▶ _Work instruction_:
What is the number of lines in the listing below that contain the word "Billiga"? Give only that number.
>>>
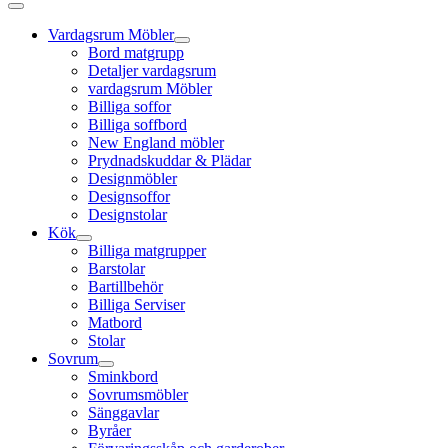
Vardagsrum Möbler
Bord matgrupp
Detaljer vardagsrum
vardagsrum Möbler
Billiga soffor
Billiga soffbord
New England möbler
Prydnadskuddar & Plädar
Designmöbler
Designsoffor
Designstolar
Kök
Billiga matgrupper
Barstolar
Bartillbehör
Billiga Serviser
Matbord
Stolar
Sovrum
Sminkbord
Sovrumsmöbler
Sänggavlar
Byråer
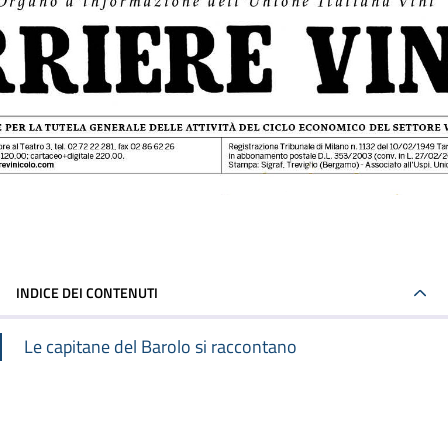
INDICE DEI CONTENUTI
Le capitane del Barolo si raccontano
<<<
▶ _Result_:
4